Please lay out the material below, from its start through the line containing "a man riding a moped down the street", inclusive, as a Markdown table with the columns Row and Line, skipping blank lines. Omit the pictures.

DATA FOR THIS TASK:
════════

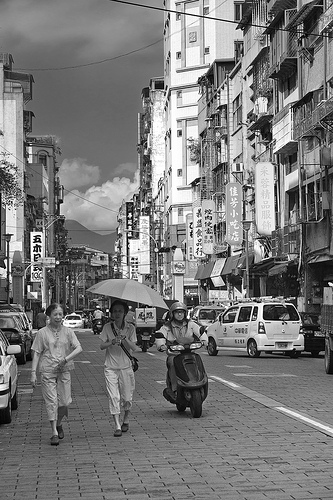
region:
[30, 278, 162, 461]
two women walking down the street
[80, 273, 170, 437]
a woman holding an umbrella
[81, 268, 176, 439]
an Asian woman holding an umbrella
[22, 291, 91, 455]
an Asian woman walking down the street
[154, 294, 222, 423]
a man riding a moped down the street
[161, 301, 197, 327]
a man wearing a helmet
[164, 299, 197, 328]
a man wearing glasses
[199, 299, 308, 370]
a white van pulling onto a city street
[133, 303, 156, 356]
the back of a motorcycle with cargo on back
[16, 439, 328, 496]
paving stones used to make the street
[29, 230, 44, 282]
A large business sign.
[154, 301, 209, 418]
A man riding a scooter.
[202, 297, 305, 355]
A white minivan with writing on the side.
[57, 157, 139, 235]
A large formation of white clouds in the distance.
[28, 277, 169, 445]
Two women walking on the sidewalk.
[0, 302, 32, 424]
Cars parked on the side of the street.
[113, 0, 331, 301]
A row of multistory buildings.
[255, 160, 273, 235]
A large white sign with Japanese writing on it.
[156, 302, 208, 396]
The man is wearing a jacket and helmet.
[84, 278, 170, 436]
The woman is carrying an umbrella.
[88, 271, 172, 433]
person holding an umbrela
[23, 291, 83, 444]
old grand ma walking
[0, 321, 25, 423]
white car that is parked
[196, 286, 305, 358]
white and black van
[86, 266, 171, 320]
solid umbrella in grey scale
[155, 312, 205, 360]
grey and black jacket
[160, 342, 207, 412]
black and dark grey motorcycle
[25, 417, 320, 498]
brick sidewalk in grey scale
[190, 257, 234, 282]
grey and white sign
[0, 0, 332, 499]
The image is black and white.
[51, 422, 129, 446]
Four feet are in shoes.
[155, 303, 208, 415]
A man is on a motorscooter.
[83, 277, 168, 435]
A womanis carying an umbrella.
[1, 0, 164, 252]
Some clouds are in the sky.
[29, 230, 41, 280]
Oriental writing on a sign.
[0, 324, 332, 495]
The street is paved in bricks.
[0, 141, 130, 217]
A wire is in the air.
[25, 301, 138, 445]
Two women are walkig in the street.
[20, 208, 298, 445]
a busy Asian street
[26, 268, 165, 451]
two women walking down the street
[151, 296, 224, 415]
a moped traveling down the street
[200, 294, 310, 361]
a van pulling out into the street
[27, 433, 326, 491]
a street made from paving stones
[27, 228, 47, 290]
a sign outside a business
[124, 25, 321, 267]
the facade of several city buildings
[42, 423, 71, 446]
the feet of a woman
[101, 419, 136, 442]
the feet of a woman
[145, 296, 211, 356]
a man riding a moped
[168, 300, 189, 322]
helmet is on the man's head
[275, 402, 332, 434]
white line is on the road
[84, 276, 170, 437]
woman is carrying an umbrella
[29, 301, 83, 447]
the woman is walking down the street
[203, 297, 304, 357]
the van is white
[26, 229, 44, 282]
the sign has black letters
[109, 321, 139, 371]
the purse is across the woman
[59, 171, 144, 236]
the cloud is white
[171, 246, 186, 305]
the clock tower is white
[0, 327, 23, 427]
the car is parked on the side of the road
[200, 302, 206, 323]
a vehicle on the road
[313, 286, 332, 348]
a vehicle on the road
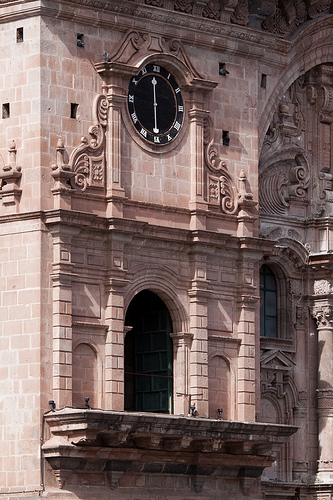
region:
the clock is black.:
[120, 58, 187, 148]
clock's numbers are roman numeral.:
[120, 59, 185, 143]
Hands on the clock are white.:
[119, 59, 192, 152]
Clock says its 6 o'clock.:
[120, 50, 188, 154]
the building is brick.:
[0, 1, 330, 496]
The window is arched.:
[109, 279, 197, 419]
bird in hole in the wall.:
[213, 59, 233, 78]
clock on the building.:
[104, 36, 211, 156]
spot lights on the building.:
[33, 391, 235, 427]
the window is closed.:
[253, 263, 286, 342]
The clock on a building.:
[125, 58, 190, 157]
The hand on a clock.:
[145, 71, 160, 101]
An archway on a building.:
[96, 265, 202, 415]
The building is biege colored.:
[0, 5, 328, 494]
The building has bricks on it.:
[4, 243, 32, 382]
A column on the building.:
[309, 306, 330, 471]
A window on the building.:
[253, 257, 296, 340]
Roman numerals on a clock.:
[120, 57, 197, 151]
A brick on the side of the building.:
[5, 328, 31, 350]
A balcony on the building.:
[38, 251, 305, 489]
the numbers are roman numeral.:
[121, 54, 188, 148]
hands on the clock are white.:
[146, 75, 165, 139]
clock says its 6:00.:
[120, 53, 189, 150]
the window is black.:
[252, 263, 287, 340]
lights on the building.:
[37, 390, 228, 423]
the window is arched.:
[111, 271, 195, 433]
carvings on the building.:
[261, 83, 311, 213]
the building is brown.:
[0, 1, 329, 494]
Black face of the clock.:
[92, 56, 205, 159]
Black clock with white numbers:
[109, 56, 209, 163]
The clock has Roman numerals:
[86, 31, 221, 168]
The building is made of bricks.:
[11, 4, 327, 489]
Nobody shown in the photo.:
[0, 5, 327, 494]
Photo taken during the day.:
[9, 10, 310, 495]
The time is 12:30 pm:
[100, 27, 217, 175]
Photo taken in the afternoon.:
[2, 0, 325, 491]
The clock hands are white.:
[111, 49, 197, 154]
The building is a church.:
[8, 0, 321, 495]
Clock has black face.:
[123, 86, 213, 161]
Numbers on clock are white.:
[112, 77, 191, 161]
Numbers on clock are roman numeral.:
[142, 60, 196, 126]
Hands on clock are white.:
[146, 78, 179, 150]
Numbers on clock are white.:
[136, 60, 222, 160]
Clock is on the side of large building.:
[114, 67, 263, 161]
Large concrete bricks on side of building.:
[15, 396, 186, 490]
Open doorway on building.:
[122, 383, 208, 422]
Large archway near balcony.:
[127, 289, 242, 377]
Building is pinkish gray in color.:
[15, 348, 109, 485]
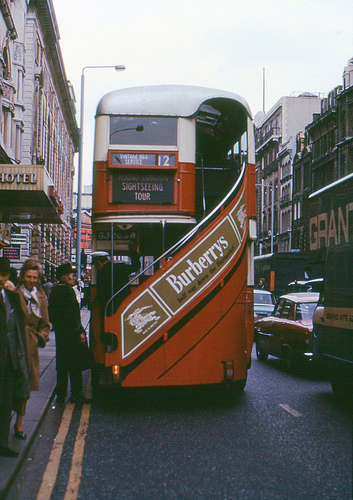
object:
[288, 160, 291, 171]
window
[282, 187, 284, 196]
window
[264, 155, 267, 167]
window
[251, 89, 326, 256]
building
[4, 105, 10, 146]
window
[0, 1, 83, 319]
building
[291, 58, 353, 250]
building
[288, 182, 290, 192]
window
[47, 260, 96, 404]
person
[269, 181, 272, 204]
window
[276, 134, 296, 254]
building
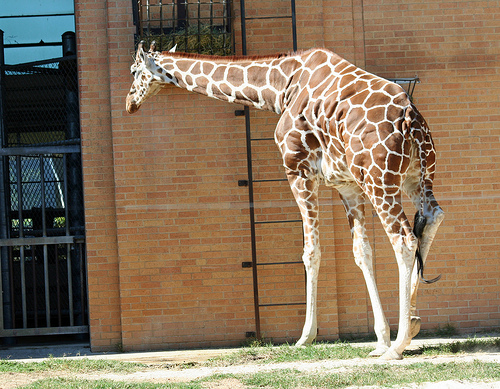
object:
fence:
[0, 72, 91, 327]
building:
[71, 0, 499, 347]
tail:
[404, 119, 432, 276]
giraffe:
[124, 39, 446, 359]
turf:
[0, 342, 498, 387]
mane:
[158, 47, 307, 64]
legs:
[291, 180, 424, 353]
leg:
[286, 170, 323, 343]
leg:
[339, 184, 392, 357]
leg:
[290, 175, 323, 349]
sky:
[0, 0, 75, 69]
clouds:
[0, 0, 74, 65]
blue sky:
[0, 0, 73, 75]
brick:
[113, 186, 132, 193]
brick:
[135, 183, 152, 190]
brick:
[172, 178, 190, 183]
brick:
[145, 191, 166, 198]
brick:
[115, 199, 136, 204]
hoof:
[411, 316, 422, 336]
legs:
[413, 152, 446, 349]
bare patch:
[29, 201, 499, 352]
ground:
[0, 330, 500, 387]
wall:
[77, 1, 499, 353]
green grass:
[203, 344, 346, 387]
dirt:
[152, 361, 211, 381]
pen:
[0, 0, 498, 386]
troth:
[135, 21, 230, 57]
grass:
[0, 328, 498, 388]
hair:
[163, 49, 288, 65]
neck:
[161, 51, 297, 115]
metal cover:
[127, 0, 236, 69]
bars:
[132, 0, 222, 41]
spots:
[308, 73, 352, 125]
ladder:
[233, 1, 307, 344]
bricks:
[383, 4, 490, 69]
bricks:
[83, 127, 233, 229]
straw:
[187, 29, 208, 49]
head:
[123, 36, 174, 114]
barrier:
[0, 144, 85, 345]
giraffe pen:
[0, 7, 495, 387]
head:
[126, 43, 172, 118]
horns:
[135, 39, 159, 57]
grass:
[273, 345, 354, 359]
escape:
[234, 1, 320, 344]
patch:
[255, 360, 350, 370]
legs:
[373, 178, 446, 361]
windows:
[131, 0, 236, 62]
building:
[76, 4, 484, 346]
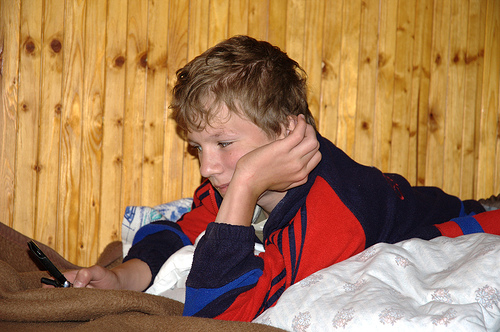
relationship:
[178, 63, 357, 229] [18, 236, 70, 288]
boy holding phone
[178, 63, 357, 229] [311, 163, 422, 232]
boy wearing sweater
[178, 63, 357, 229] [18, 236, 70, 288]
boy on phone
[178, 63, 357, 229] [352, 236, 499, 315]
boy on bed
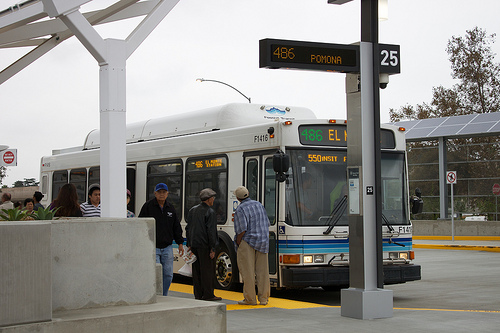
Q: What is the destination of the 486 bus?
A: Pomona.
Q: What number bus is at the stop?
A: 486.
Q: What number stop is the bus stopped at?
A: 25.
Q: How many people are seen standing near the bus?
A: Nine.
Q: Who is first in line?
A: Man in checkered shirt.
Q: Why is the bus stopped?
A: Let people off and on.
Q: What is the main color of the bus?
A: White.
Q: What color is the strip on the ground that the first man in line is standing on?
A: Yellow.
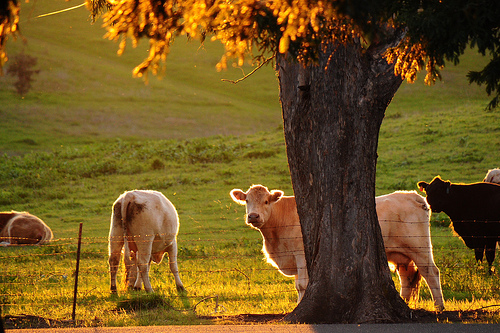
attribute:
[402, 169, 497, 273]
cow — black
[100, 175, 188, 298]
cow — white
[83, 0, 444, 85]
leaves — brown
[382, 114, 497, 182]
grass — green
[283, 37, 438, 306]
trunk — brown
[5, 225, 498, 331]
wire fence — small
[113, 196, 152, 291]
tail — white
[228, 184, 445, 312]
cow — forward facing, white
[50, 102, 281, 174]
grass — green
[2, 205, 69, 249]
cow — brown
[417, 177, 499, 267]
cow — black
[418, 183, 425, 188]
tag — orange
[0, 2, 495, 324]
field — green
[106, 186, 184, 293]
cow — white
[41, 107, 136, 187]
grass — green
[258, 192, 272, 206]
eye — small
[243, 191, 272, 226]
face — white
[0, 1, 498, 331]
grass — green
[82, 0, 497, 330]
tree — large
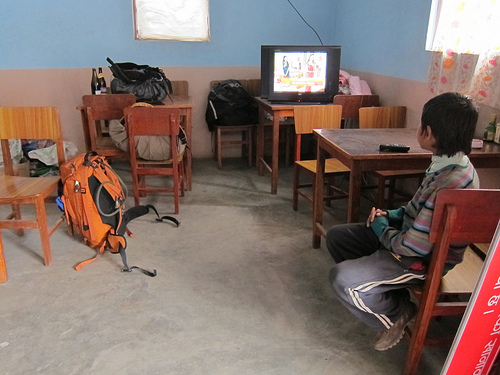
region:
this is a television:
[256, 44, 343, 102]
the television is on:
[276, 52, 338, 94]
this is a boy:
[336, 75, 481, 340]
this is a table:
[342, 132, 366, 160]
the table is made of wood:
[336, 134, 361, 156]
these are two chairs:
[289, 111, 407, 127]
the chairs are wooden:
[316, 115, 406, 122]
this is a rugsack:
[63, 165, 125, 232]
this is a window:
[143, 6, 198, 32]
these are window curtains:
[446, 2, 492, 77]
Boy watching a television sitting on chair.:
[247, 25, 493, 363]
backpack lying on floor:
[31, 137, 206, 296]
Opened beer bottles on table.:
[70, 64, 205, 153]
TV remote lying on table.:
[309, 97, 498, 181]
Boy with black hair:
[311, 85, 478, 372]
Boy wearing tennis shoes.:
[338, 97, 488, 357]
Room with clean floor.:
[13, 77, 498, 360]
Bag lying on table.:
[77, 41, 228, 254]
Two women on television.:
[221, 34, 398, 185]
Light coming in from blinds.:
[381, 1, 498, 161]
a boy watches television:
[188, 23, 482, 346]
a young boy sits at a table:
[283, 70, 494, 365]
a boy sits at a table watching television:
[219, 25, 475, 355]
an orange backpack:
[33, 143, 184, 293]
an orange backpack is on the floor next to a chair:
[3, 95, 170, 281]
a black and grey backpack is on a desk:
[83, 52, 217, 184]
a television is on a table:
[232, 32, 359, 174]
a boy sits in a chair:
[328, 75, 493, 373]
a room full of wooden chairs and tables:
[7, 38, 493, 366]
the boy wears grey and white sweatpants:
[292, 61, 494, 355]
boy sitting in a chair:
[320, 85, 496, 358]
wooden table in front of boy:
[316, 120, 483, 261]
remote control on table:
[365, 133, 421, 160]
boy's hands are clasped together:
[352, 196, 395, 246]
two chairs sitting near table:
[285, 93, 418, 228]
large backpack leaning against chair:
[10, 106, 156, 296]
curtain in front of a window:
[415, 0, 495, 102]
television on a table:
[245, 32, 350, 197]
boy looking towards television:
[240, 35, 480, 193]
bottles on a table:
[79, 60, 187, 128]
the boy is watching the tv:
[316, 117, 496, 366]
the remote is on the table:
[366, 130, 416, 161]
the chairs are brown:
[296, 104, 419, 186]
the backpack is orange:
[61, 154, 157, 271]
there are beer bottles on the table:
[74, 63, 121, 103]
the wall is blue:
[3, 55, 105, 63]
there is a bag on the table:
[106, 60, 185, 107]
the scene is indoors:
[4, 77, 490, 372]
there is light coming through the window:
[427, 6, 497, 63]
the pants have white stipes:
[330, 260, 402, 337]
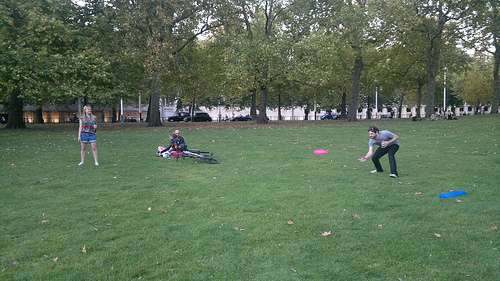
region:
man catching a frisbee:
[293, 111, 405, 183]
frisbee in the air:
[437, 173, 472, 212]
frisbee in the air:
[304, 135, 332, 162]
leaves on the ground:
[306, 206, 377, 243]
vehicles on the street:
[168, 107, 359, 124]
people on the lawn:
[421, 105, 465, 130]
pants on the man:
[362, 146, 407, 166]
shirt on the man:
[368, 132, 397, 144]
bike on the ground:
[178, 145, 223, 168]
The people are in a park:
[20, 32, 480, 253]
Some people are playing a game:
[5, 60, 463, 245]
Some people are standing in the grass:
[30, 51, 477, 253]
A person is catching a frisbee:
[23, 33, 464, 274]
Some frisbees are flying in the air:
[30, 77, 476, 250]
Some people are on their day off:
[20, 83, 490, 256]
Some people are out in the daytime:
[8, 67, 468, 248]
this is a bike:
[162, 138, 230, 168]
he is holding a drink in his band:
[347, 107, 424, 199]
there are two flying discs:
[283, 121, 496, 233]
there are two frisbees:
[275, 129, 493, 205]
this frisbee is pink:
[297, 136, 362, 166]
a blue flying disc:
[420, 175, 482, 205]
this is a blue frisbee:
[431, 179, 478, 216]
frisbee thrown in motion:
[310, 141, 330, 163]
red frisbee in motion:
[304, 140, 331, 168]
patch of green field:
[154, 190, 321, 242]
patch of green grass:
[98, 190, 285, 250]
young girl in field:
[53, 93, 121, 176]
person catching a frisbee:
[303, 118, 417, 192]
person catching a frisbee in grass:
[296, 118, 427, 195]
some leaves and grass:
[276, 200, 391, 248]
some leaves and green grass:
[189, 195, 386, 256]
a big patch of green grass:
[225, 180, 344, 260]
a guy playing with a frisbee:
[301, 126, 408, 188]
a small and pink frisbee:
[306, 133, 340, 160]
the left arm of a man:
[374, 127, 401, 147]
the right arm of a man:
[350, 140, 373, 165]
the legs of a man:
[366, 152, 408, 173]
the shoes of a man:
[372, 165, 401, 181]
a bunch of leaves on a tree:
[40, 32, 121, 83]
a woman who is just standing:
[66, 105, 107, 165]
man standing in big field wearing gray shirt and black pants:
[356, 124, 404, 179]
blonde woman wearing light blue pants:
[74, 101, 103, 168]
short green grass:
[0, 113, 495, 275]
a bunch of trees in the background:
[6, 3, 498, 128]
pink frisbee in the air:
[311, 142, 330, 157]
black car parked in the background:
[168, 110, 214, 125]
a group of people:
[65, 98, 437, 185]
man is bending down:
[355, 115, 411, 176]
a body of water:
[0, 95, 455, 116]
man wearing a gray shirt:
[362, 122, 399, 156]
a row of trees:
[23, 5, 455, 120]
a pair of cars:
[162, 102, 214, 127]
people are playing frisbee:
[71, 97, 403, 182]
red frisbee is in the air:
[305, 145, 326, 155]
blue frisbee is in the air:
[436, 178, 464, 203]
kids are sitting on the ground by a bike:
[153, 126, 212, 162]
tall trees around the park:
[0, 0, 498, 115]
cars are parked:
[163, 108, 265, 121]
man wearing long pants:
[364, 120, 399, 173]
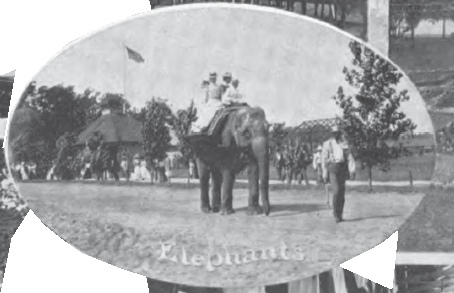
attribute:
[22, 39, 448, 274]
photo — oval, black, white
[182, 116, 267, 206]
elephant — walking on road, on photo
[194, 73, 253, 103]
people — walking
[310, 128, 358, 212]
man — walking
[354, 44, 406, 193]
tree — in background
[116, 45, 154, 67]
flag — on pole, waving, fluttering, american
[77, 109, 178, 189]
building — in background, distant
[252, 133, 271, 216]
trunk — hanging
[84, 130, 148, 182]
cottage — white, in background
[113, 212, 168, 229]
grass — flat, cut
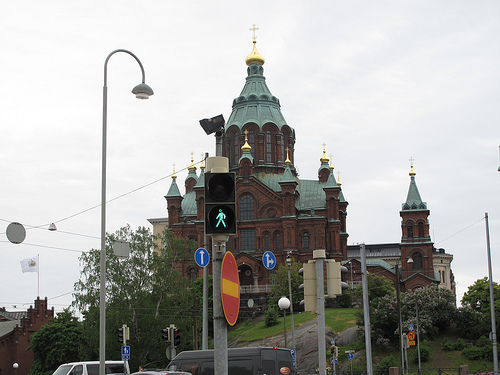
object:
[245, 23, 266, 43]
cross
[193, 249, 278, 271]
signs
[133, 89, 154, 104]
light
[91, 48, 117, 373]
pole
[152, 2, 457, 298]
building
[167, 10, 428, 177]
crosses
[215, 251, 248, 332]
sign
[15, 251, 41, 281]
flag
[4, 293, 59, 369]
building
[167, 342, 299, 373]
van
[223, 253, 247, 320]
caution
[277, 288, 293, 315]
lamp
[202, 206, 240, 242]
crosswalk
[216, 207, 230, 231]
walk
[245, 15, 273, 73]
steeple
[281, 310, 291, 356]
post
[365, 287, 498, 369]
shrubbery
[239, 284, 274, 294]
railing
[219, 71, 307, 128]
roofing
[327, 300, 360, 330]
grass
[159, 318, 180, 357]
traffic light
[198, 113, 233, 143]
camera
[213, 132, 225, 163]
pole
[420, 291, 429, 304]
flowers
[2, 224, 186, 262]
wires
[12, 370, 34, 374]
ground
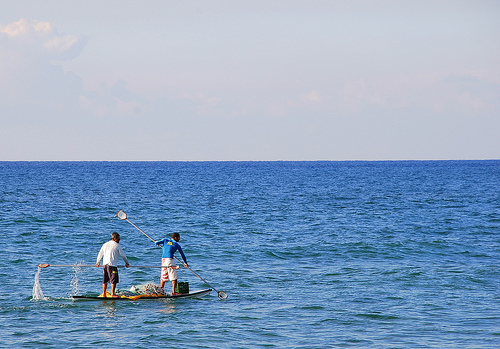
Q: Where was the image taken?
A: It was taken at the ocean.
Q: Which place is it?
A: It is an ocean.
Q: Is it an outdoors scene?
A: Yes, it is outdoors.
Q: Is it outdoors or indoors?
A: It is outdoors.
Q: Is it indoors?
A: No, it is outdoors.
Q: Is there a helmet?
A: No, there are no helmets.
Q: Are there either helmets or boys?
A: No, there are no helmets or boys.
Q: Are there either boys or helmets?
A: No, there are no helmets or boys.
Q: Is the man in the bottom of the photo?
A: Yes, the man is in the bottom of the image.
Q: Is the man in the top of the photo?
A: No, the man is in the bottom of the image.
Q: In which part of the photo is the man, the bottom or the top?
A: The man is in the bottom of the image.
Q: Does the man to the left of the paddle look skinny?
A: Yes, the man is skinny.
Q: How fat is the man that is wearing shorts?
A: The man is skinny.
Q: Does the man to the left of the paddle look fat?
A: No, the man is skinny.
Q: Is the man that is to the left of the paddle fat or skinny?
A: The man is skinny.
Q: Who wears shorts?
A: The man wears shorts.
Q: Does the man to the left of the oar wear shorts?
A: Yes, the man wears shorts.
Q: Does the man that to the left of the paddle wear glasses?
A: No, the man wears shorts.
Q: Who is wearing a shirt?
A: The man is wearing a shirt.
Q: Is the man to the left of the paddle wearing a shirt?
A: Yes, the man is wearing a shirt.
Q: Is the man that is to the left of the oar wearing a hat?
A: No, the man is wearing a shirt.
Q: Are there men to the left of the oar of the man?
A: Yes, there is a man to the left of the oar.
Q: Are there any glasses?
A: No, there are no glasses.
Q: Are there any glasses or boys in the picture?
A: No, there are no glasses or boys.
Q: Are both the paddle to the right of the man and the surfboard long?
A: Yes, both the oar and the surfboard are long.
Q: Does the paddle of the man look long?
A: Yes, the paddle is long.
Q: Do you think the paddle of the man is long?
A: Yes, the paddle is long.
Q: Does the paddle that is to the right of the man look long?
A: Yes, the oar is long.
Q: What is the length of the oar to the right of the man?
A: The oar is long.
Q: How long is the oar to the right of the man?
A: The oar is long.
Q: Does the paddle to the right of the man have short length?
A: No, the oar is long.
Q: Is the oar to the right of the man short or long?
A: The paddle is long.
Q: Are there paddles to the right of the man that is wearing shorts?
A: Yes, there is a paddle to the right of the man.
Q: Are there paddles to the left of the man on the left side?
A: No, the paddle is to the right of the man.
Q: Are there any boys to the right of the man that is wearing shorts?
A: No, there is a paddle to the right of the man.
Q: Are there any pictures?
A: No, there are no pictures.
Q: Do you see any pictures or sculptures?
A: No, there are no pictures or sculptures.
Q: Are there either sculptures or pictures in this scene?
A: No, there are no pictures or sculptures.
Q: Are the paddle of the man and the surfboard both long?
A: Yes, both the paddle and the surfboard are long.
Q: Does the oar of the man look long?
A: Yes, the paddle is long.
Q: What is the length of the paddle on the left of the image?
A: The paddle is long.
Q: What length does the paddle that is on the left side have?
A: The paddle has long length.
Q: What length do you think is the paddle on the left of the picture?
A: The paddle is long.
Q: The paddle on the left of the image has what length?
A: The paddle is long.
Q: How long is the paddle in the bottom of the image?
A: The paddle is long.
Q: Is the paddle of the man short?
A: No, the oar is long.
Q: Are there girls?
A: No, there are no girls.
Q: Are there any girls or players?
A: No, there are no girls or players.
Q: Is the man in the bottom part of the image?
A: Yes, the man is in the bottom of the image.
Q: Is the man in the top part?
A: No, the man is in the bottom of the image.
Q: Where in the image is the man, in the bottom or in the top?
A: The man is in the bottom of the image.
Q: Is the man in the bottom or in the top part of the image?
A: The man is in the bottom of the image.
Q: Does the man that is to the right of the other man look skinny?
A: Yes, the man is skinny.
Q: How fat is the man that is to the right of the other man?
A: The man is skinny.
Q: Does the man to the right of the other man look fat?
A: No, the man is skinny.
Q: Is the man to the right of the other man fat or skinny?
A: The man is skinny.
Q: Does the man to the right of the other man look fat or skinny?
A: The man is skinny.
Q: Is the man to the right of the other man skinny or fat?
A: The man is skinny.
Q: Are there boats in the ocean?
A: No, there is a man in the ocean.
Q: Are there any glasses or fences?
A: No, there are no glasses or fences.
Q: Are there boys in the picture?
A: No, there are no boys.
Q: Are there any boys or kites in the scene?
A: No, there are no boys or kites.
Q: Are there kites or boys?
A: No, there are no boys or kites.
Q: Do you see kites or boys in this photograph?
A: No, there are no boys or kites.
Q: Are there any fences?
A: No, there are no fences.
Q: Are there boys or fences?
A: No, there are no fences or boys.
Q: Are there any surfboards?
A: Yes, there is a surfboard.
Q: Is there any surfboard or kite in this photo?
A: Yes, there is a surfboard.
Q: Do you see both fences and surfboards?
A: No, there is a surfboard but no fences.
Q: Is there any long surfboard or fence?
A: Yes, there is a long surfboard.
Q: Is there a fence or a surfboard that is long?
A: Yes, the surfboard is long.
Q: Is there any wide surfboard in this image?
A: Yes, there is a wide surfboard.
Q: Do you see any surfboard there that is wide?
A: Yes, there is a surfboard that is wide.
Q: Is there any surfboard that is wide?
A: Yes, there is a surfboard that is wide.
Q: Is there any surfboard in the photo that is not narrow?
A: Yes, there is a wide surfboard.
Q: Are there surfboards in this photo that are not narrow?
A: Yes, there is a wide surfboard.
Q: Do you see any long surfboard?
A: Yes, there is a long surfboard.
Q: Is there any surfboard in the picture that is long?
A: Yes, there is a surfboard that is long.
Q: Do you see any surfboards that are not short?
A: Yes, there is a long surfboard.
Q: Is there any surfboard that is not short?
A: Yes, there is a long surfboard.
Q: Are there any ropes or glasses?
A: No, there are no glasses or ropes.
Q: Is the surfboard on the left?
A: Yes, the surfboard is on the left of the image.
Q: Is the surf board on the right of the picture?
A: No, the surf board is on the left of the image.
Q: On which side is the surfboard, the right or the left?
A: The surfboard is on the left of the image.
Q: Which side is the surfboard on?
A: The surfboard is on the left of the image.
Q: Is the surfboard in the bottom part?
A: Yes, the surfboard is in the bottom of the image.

════════

COMPLETED TASK:
| Row | Line |
|---|---|
| 1 | region: |
| 2 | [30, 278, 162, 461] |
| 3 | two women walking down the street |
| 4 | [80, 273, 170, 437] |
| 5 | a woman holding an umbrella |
| 6 | [81, 268, 176, 439] |
| 7 | an Asian woman holding an umbrella |
| 8 | [22, 291, 91, 455] |
| 9 | an Asian woman walking down the street |
| 10 | [154, 294, 222, 423] |
| 11 | a man riding a moped down the street |